→ ЗАДАНИЯ
1. Как называлось вино, которое привозили из Молдавии, согласно тексту об учёбе в Томском университете?
2. Перепишите без изменений отрывок из текста об учёбе в Томском университете, начиная со слов "Следующий учебный год" и заканчивая словами "не поместилось бы).".

→ ТЕКСТ

Печатается в сокращении
Поступал я в Томский, старейший университет Сибири в 1966 году. В тот год в стране оказалось выпускных классов в два раза больше, чем обычно. Переходили на десятилетку, и здесь мы были первыми. Но был и последний выпускной «по-старому», то есть одиннадцатый.
Конкурс в вузы был огромным. Некоторые ребята изменили свои планы и даже «не рыпались», решив провести год на производстве, чтобы прийти следующим летом. К тому же рабочая характеристика не повредит.
Я подал заявление на историко-филологический факультет.
Экзамены сдал неплохо, но для того особого года и неблестяще. Набрал 18 баллов. Причем непрофильные для филологического отделения немецкий и историю сдал на пятёрки, а сочинение и литературу устно на четвёрки. Это, собственно, был проходной балл. Далее смотрели и сравнивали характеристики. Мне кто-то намекнул, что у меня есть шанс, потому что я — мужчина. Парней, сдающих на филологическое отделение, было наперечёт.
Я нашел себя в списках принятых.
На первом курсе места в общежитии мне не досталось. Отец привез меня определить на квартиру к своему старому знакомому дяде Мише, молдаванину. Жил он на середине проспекта Фрунзе, до университета недалеко. Сам дядя Миша ночевал в комнате, мне определил место на кухне. Но за круглым столом в своей комнате заниматься разрешил. Боковина печи нагревалась плохо: то ли колодцы забились, то ли незадачливость конструкции. И чтобы прогреть комнату, он хорошо протапливал печь. На кухне стояла непривычная для меня жара. Вечерами — раза два в неделю — к дяде Мише приходил приятель, и они резались в карты. На деньги, но по-маленькому. Когда из Молдавии доставляли вино в рамках кооперативной торговли, сопровождающие останавливались у дяди Миши. Тогда игра шла азартнее, ставки повышались. Немало было и дарёного вина — несколько бутылок полагалось «на бой», но экспедиторы были бережливы. Вкусное и ароматное вино называлось «Фрага». Я приглашался к столу, пил, но играть не научился. Отворачивался к стене и не сразу засыпал под восклицания картёжников.
Следующий учебный год я встретил в общежитии. Проспект Ленина, 49. Комната 4-7, что значит седьмая на четвертом этаже. Время во многом неповторимое. Во-первых, нашими соседями снизу были химики, сверху, на пятом этаже, математики. Такое соседство повышало нашу значимость. Без всякого понта скажу: технари тянулись к нам. Во-вторых, наш факультет тогда ещё не был раздроблен на два. Так что в комнатах историки и филологи жили вперемешку, и было это на взаимную пользу.
В нашей 4-7 филологи преобладали. Комната была на восемь человек, кровати располагались в два яруса. Мы с Володей Лосевым были салаги — второй курс, потому занимали верхние места. Впрочем, старшекурсник Володя Бахтин составлял нам компанию и обратил наше внимание на выгоду положения: наши постели никто не сминал (приходящие в гости садились на кровати, стул был всего один, да больше и не поместилось бы).
Интересные ребята жили в нашей комнате, замечательные каждый по-своему.

→ ДАННЫЕ ДЛЯ ПРОВЕРКИ
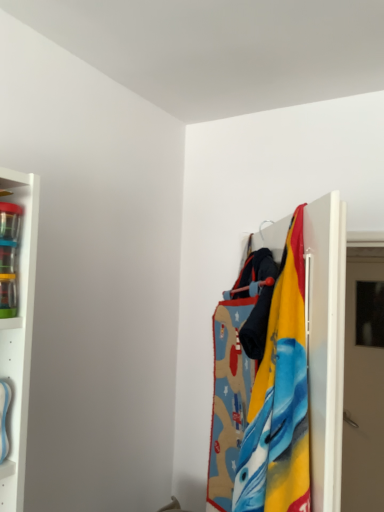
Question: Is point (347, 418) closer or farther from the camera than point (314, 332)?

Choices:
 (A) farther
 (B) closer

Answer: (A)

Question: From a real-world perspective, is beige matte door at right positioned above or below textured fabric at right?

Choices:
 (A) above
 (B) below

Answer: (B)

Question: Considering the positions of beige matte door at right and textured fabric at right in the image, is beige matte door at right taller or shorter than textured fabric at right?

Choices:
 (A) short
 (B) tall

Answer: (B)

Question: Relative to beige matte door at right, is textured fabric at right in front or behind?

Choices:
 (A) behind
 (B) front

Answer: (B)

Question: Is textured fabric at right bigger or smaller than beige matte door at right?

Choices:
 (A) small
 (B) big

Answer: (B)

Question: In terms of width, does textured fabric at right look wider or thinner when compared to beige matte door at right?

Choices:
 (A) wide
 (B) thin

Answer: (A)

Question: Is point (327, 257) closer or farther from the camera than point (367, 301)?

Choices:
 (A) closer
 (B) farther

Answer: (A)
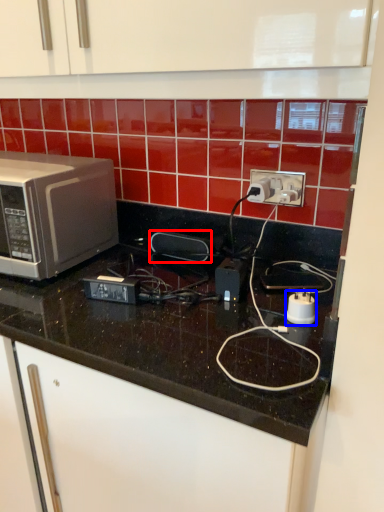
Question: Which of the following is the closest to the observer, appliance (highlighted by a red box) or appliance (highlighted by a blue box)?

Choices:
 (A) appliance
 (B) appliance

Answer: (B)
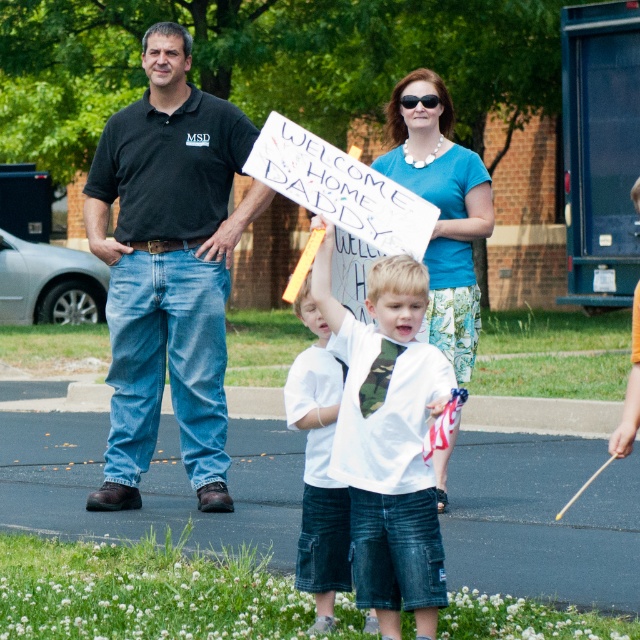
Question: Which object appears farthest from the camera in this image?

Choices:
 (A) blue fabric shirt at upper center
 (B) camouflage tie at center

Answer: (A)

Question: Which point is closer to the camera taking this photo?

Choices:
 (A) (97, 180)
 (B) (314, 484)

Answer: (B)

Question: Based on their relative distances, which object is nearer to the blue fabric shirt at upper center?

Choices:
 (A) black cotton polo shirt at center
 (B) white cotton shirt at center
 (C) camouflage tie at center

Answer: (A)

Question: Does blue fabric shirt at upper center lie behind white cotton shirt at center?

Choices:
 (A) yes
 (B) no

--

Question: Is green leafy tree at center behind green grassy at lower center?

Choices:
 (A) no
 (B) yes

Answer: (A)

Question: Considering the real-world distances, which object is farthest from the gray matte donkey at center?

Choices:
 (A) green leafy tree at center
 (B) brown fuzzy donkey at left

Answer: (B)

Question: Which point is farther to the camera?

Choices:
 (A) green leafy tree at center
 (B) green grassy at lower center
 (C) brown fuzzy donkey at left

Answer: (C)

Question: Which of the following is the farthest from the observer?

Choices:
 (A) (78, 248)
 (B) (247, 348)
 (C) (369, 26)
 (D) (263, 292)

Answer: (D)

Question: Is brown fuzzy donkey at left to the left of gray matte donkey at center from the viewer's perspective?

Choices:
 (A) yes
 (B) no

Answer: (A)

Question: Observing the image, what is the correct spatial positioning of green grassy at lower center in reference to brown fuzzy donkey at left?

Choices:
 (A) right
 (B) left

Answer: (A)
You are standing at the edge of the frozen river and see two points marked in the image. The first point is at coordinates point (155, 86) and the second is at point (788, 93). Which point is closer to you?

→ ОТВЕТЫ
1. «Фрага».

2.
Следующий учебный год я встретил в общежитии. Проспект Ленина, 49. Комната 4-7, что значит седьмая на четвертом этаже. Время во многом неповторимое. Во-первых, нашими соседями снизу были химики, сверху, на пятом этаже, математики. Такое соседство повышало нашу значимость. Без всякого понта скажу: технари тянулись к нам. Во-вторых, наш факультет тогда ещё не был раздроблен на два. Так что в комнатах историки и филологи жили вперемешку, и было это на взаимную пользу.
В нашей 4-7 филологи преобладали. Комната была на восемь человек, кровати располагались в два яруса. Мы с Володей Лосевым были салаги — второй курс, потому занимали верхние места. Впрочем, старшекурсник Володя Бахтин составлял нам компанию и обратил наше внимание на выгоду положения: наши постели никто не сминал (приходящие в гости садились на кровати, стул был всего один, да больше и не поместилось бы).